**About this task**. Pick out every line below that contains the string "empresas" and copy each one out in full.

··· Data supplied

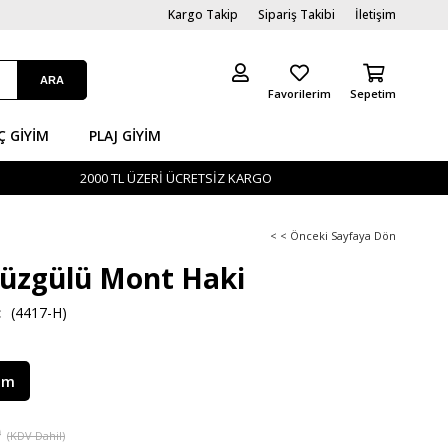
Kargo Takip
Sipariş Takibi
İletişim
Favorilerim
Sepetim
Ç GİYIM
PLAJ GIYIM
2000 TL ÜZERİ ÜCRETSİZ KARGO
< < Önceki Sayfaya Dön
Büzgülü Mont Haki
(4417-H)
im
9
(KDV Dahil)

······
··· Data supplied

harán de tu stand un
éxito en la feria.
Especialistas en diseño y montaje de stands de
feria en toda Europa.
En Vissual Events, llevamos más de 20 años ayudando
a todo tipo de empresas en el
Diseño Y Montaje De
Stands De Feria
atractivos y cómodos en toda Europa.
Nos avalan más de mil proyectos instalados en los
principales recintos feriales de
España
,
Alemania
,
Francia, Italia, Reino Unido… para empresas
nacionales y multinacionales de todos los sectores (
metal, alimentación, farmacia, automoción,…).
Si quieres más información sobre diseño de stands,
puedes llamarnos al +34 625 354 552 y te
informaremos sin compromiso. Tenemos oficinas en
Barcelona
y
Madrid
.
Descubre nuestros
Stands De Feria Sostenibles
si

······
··· Data supplied

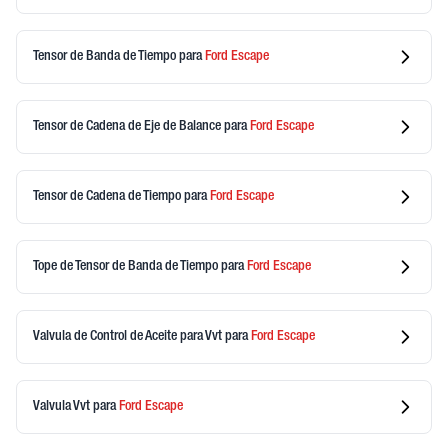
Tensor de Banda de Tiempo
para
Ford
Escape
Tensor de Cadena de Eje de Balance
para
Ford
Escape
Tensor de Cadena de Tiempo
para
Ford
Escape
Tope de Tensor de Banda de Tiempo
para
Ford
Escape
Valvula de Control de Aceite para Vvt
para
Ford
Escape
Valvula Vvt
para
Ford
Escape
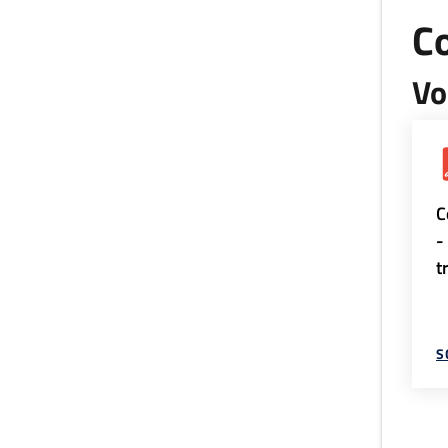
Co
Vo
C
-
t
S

······

**Answer box**.
a todo tipo de empresas en el
Francia, Italia, Reino Unido… para empresas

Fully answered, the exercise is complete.